Conjugate Nusselt Numbers for Simultaneously Developing Flow Through Rectangular Ducts
Abstract: We consider conjugate forced-convection heat transfer in a rectangular duct. Heat is exchanged through the isothermal base of the duct, i.e., the area comprised of the wetted portion of its base and the roots of its two side walls, which are extended surfaces within which conduction is three- dimensional. The opposite side of the duct is covered by an adiabatic shroud, and the external faces of the side walls are adiabatic. The flow is steady, laminar, and simultaneously developing, and the fluid and extended surfaces have constant thermophysical properties. Prescribed are the width of the wetted portion of the base, the length of the duct, and the thickness of the extended surfaces, all three of them nondimensionalized by the hydraulic diameter of the duct, and, additionally, the Reynolds number of the flow, the Prandtl number of the fluid, and the fluid-to extended surface thermal conductivity ratio. Our conjugate Nusselt number results provide the local one along the extended surfaces, the local transversely averaged one over the isothermal base of the duct, the average of the latter in the streamwise direction as a function of distance from the inlet of the domain, and the average one over the whole area of the isothermal base. The results show that for prescribed thermal conductivity ratio and Reynolds and Prandtl numbers, there exists an optimal combination of the dimensionless width of the wetted portion of the base, duct length, and extended surface thickness that maximize the heat transfer per unit area from the isothermal base.

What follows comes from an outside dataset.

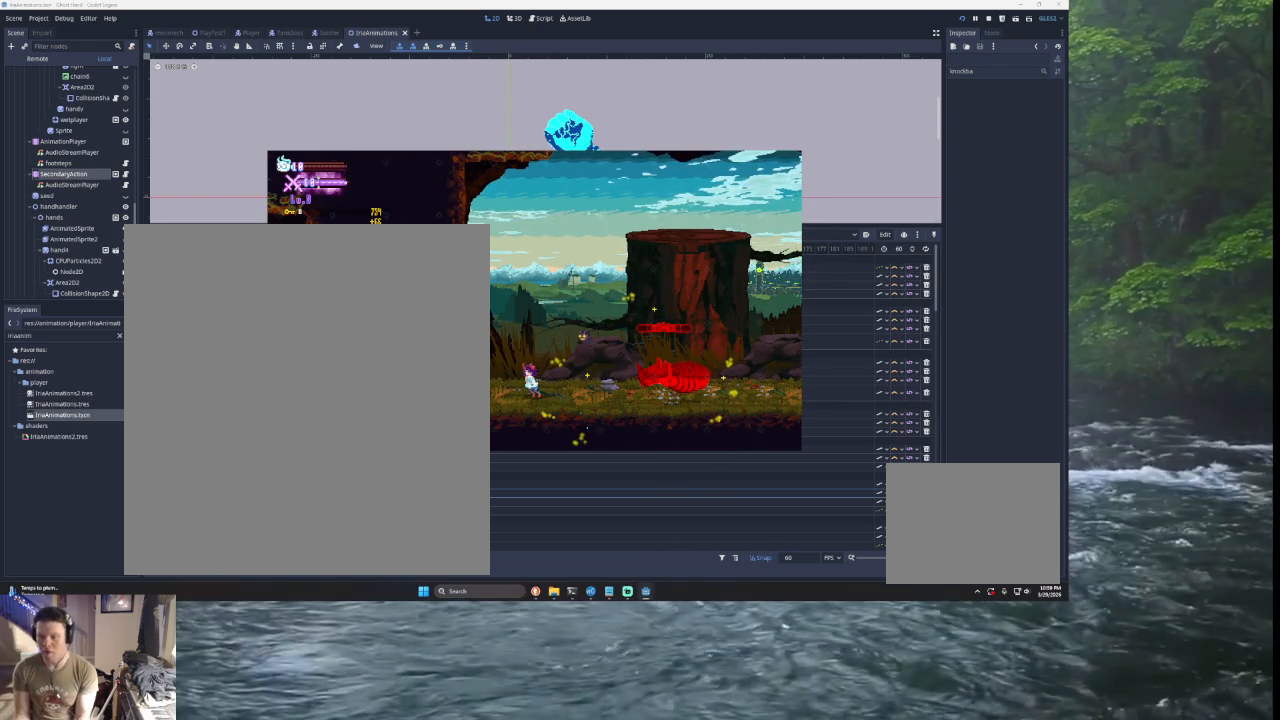
{"buttons": [], "left_stick": "center", "right_stick": "center", "events": []}
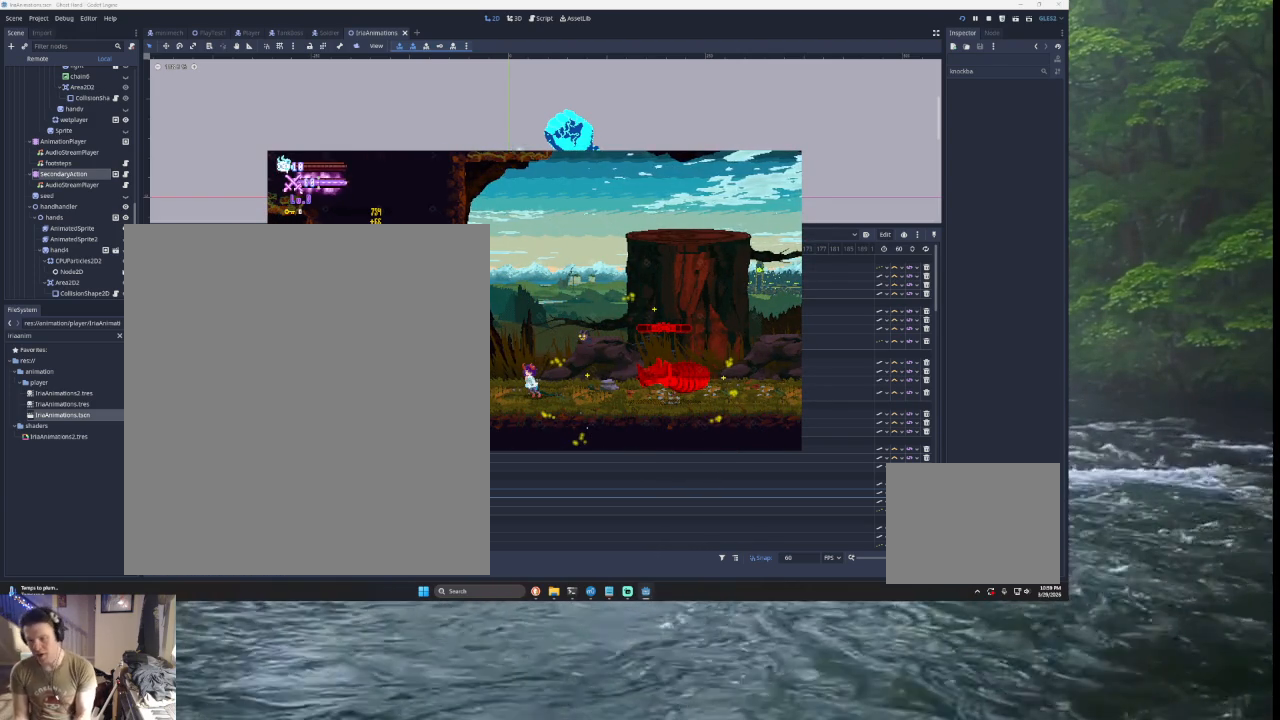
{"buttons": ["START"], "left_stick": "right", "right_stick": "center", "events": [[367, "START", "down"], [500, "left_stick", "right"]]}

Longitudinal-Fin Heat Sink Optimization Capturing Conjugate Effects Under Fully Developed Conditions
Abstract: We develop a method requiring minimal computations to optimize the fin thickness and spacing in a fully shrouded longitudinal-fin heat sink (LFHS) to minimize its thermal resistance under conditions of hydrodynamically and thermally developed laminar flow. Prescribed quantities are the density, viscosity, thermal conductivity and specific heat capacity of the fluid, the thermal conductivity and height of the fins, the width and length of the heat sink, and the pressure drop across it. Alternatively, the length of the heat sink may be optimized as well. The shroud of the heat sink is assumed to be adiabatic and its base isothermal. Our results are relevant to, e.g., microchannel cooling applications where base isothermality can be achieved by using a heat spreader or a vapor chamber. The present study is distinct from the previous work because it does not assume a uniform heat transfer coefficient, but fully captures the velocity and temperature fields by numerically solving the conjugate heat transfer problem in dimensionless form using an existing approach. We develop a dimensionless formulation and compute a dense tabulation of the relevant parameters that allows the thermal resistance to be calculated algebraically over a relevant range of dimensionless parameters. Hence, the optimization method does not require the time-consuming solution of the conjugate problem. Once the optimal dimensionless fin thickness and spacing are obtained, their dimensional counterparts are computed algebraically. The optimization method is illustrated in the context of direct liquid cooling.